* [TASK REQUIREMENTS] Would you output the entries below only from the line containing "X570000Y292000D03*" through the line containing "X362000Y172000D03*", exactly as they stand and with both ends included?

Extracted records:
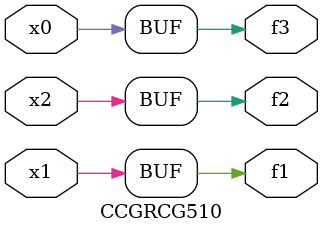
<source format=v>
module CCGRCG510(
	input x0, x1, x2,
	output f1, f2, f3
);
	assign f1 = x1;
	assign f2 = x2;
	assign f3 = x0;
endmodule

</source>
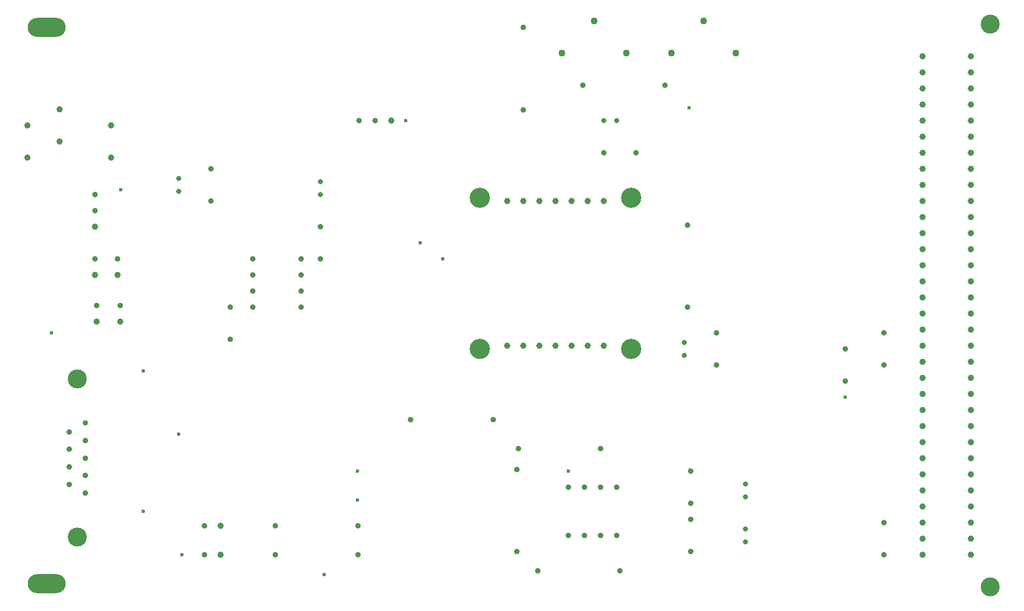
<source format=gbr>
G04 Generated by Ultiboard 10.0 *
%FSLAX25Y25*%
%MOIN*%

%ADD11C,0.02362*%
%ADD44O,0.23622X0.11811*%
%ADD13C,0.03500*%
%ADD45C,0.11833*%
%ADD46C,0.03333*%
%ADD20C,0.03937*%
%ADD12C,0.11811*%
%ADD16C,0.03150*%
%ADD17C,0.03543*%
%ADD18C,0.03917*%
%ADD47C,0.12598*%
%ADD15C,0.04333*%


G04 ColorRGB 000000 for the following layer *
%LNBohrung-Copper Top-Copper Bottom*%
%LPD*%
%FSLAX25Y25*%
%MOIN*%
G54D11*
X249000Y312000D03*
X110000Y42000D03*
X86000Y68984D03*
X108000Y117000D03*
X29000Y180000D03*
X86000Y156467D03*
X198050Y29550D03*
X219000Y76000D03*
X219000Y94000D03*
X72000Y269000D03*
X303000Y126000D03*
X350000Y94000D03*
X258000Y236000D03*
X272000Y226000D03*
X425714Y94714D03*
X425000Y320000D03*
X522000Y140000D03*
G54D44*
X26000Y24000D03*
X26000Y370000D03*
G54D13*
X40000Y96667D03*
X40000Y85750D03*
X40000Y107583D03*
X40000Y118500D03*
X50000Y91250D03*
X50000Y80333D03*
X50000Y113083D03*
X50000Y102167D03*
X56000Y266000D03*
X56000Y256000D03*
X140000Y176000D03*
X140000Y196000D03*
X124000Y60000D03*
X124000Y42000D03*
X56811Y197038D03*
X56000Y226000D03*
X71548Y197038D03*
X70000Y226000D03*
X196000Y226000D03*
X196000Y246000D03*
X154000Y206000D03*
X154000Y196000D03*
X154000Y216000D03*
X154000Y226000D03*
X184000Y206000D03*
X184000Y196000D03*
X184000Y216000D03*
X184000Y226000D03*
X128000Y282000D03*
X128000Y262000D03*
X220000Y312000D03*
X230000Y312000D03*
X380000Y54000D03*
X380000Y84000D03*
X360000Y54000D03*
X350000Y54000D03*
X370000Y54000D03*
X360000Y84000D03*
X350000Y84000D03*
X370000Y84000D03*
X425977Y94169D03*
X425977Y74169D03*
X426000Y64000D03*
X426000Y44000D03*
X442000Y160000D03*
X442000Y180000D03*
X372000Y292000D03*
X392000Y292000D03*
X546000Y62000D03*
X546000Y42000D03*
X522000Y150000D03*
X522000Y170000D03*
X546000Y160000D03*
X546000Y180000D03*
G54D45*
X45000Y52917D03*
X45000Y151333D03*
G54D46*
X50000Y124000D03*
G54D20*
X570000Y252000D03*
X599921Y252000D03*
X570000Y42000D03*
X570000Y62000D03*
X599921Y62000D03*
X599921Y52000D03*
X599921Y42000D03*
X570000Y52000D03*
X599921Y122000D03*
X599921Y92000D03*
X599921Y72000D03*
X599921Y82000D03*
X599921Y102000D03*
X599921Y112000D03*
X570000Y92000D03*
X570000Y72000D03*
X570000Y82000D03*
X570000Y112000D03*
X570000Y102000D03*
X570000Y122000D03*
X570000Y172000D03*
X570000Y192000D03*
X570000Y152000D03*
X599921Y192000D03*
X599921Y142000D03*
X599921Y132000D03*
X599921Y162000D03*
X599921Y182000D03*
X599921Y172000D03*
X599921Y152000D03*
X570000Y142000D03*
X570000Y132000D03*
X570000Y162000D03*
X570000Y182000D03*
X599921Y202000D03*
X599921Y212000D03*
X599921Y232000D03*
X599921Y222000D03*
X599921Y242000D03*
X570000Y222000D03*
X570000Y202000D03*
X570000Y212000D03*
X570000Y232000D03*
X570000Y242000D03*
X599921Y312000D03*
X599921Y282000D03*
X599921Y262000D03*
X599921Y272000D03*
X599921Y292000D03*
X599921Y302000D03*
X570000Y282000D03*
X570000Y262000D03*
X570000Y272000D03*
X570000Y292000D03*
X570000Y302000D03*
X570000Y312000D03*
X599921Y342000D03*
X599921Y322000D03*
X599921Y332000D03*
X599921Y352000D03*
X570000Y332000D03*
X570000Y322000D03*
X570000Y342000D03*
X570000Y352000D03*
X66000Y309000D03*
X14000Y309000D03*
X34000Y319000D03*
X66000Y289000D03*
X34000Y299000D03*
X14000Y289000D03*
X312000Y172000D03*
X332000Y172000D03*
X322000Y172000D03*
X342000Y172000D03*
X362000Y172000D03*
X352000Y172000D03*
X372000Y172000D03*
X312000Y262000D03*
X332000Y262000D03*
X322000Y262000D03*
X342000Y262000D03*
X362000Y262000D03*
X352000Y262000D03*
X372000Y262000D03*
G54D12*
X612000Y22000D03*
X612000Y372000D03*
G54D16*
X108000Y276000D03*
X108000Y268126D03*
X196000Y266126D03*
X196000Y274000D03*
X460000Y50126D03*
X460000Y58000D03*
X460000Y78126D03*
X460000Y86000D03*
X422000Y174000D03*
X422000Y166126D03*
X379874Y312000D03*
X372000Y312000D03*
G54D17*
X252000Y126000D03*
X303181Y126000D03*
X168000Y60000D03*
X219181Y60000D03*
X168000Y42000D03*
X219181Y42000D03*
X330819Y32000D03*
X382000Y32000D03*
X318000Y44000D03*
X318000Y95181D03*
X318819Y108000D03*
X370000Y108000D03*
X424000Y196000D03*
X424000Y247181D03*
X358819Y334000D03*
X410000Y334000D03*
X322000Y318819D03*
X322000Y370000D03*
G54D18*
X56000Y246000D03*
X134000Y60000D03*
X134000Y42000D03*
X56811Y187038D03*
X56000Y216000D03*
X71548Y187038D03*
X70000Y216000D03*
X240000Y312000D03*
G54D47*
X295000Y170000D03*
X389000Y170000D03*
X295000Y264000D03*
X389000Y264000D03*
G54D15*
X366000Y374000D03*
X346000Y354000D03*
X386000Y354000D03*
X434000Y374000D03*
X414000Y354000D03*
X454000Y354000D03*

M00*

</source>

* [SOLVED EXERCISE]
X570000Y292000D03*
X570000Y302000D03*
X570000Y312000D03*
X599921Y342000D03*
X599921Y322000D03*
X599921Y332000D03*
X599921Y352000D03*
X570000Y332000D03*
X570000Y322000D03*
X570000Y342000D03*
X570000Y352000D03*
X66000Y309000D03*
X14000Y309000D03*
X34000Y319000D03*
X66000Y289000D03*
X34000Y299000D03*
X14000Y289000D03*
X312000Y172000D03*
X332000Y172000D03*
X322000Y172000D03*
X342000Y172000D03*
X362000Y172000D03*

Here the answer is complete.